I open the closet next. A cute sundress catches my eye—a soft, stretchy blue one made of t-shirt material. It looks insanely comfortable, and right now that’s all I care about.
I grab some panties, rip off the tags, and pull them on. Then the dress. Back in the bathroom, I brush out my damp hair. Ishould probably put it up, but I let it curl around my shoulders. The shadows under my eyes aren’t going anywhere, and there’s no makeup here. Not that it would help.
I think I’m headed to the kitchen, though I’m not entirely sure. I don’t remember much about last night, not really. I make my way downstairs and step into the kitchen.
“Good morning, Miss. Or rather, should I say good afternoon?” a smooth voice says.
I turn. The butler—Carson. Tall, lean, maybe late fifties. He has a faint glow around him and my heart stops. He’s a magickal creature. My larynx freezes and drawing breath requires monumental effort. His smile exudes warmth, and there’s something kind in his blue eyes, something that puts me at ease. I let out a breath.
“Good morning, Carson. Thank you so much for the clothes. I assume it was you who stocked the room?”
He nods politely. “Are you hungry? May I fix you some breakfast? Or lunch?” he adds with a surreptitious glance at the clock.
I too glance at the clock. It’s after two p.m. “I’m famished,” I admit.
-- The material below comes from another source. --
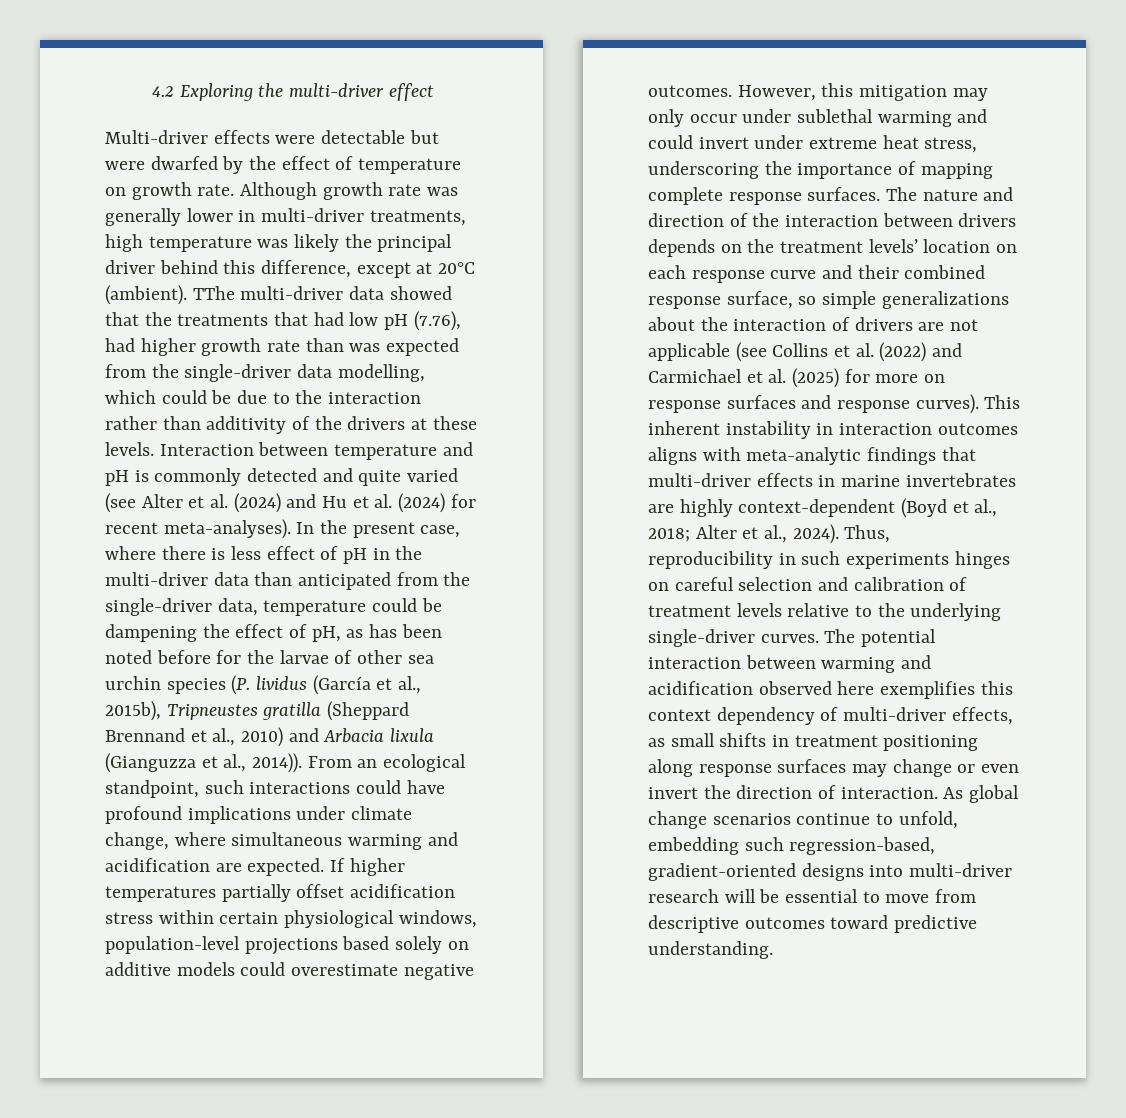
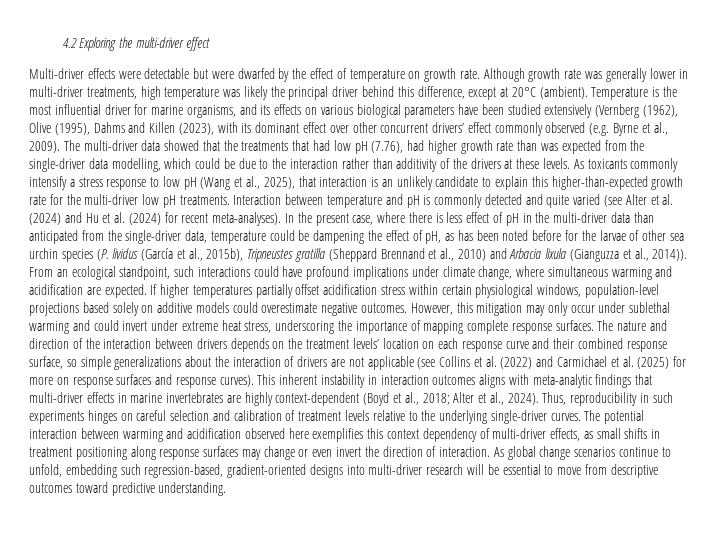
[192,286,235,300] TThe -> [591,86,678,100] [29,104,679,118] [29,122,668,136] [29,140,80,153] Temperature is the most influential driver for marine organisms, and its effects on various biological parameters have been studied extensively (Vernberg (1962), Olive (1995), Dahms and Killen (2023), with its dominant effect over other concurrent drivers’ effect commonly observed (e.g. Byrne et al., 2009). The
(154, 449) none -> [573,158,679,172] [29,176,684,190] [29,194,230,208] As toxicants commonly intensify a stress response to low pH (Wang et al., 2025), that interaction is an unlikely candidate to explain this higher-than-expected growth rate for the multi-driver low pH treatments.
“Music to my ears,” he says warmly. “What may I prepare for you?”
I shrug—then wince. Shrugging is definitely on the do-not-do list until my muscles stop screaming.
“Why don’t you surprise me?”
“As you wish. If you’d like to have a seat on the balcony, I’ll bring you some coffee.”
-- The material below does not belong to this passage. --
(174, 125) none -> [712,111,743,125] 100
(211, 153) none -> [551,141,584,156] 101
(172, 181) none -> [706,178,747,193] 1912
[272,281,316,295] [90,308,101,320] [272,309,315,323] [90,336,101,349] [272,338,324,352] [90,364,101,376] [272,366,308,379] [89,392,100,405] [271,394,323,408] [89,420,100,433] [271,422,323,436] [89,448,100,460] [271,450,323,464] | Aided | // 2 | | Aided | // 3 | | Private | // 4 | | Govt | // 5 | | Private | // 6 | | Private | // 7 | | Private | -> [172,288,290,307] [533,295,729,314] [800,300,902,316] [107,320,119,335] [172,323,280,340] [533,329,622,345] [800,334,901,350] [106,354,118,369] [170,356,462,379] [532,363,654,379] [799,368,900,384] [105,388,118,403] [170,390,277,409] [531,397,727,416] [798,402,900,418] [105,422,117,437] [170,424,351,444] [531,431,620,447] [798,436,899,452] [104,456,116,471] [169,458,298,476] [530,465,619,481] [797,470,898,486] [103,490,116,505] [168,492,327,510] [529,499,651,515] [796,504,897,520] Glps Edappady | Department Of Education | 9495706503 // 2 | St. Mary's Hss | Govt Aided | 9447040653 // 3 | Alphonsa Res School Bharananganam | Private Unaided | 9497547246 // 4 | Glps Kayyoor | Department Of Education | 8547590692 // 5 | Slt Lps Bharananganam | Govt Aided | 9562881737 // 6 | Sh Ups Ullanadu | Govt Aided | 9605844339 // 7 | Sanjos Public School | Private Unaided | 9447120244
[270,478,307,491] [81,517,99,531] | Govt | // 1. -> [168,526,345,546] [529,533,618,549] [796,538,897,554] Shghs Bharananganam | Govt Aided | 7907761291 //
I thank him and make my way through the French doors.
The balcony is large, tiled in stone, with wrought iron railings and a sweeping view of the estate grounds. Beyond the hills, I can just make out the shimmer of the Mediterranean. The overall picture is spectacular.
At any other time, I’d be thrilled to be here. But right now, I can’t shake the feeling that I should be running away… fast and far away. I can’t relax. Not yet. I haul in a deep breath and try to focus on what I need.
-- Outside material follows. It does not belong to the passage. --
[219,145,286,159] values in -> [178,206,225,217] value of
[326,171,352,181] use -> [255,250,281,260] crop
My fake passports are still with me—I had them in a waterproof pouch. But I lost my cell phone. And my clothes. I have a bit of cash. A couple of fake credit cards linked to the aliases on the passports. As long as the identities hold, I’m okay. I figured I’d have twelve days aboard the freighter. My father would know I was missing after four days or so, but I’d figured the extra time on the freighter would allow me to get far enough away that he couldn’t find me.
But now? He’ll know I’m missing in no time. Originally, I’d bought myself until Monday. It’s Friday now. Two days. That’s it—assuming the freighter exploding in the harbor buys me that much time. He might already know Renzo had a shipment onboard. If my father’s still dealing behind the scenes—and I’m certain he is—then he’s doing it for Malrick. Which means that Renzo’s cargo might tie into all of this. What if Malrick is behind the explosion? He hates the Valdicis. I shake my head. I don’t want to think about that.
Back to the plan: I can escape. If I can get to Nice, I can catch a flight. I just need two things—a cell phone and a car. I’m sure I can find a bag, something to pack the clothes in. That’s a start.
I jump slightly when Carson appears beside me with a tray. “I’m sorry, Miss Benedetti” he says.
I wave him off. “My fault. Daydreaming. I didn’t hear you come up. Please, call me Luna.”
He nods politely, but his smile tells me he’s never going to call me that. I mentally shrug. Whatever. He can call me whatever he wants if he keeps bringing me life-saving coffee like this. The aroma is heavenly. I take a sip, and find it tastes every bit as good as it smells.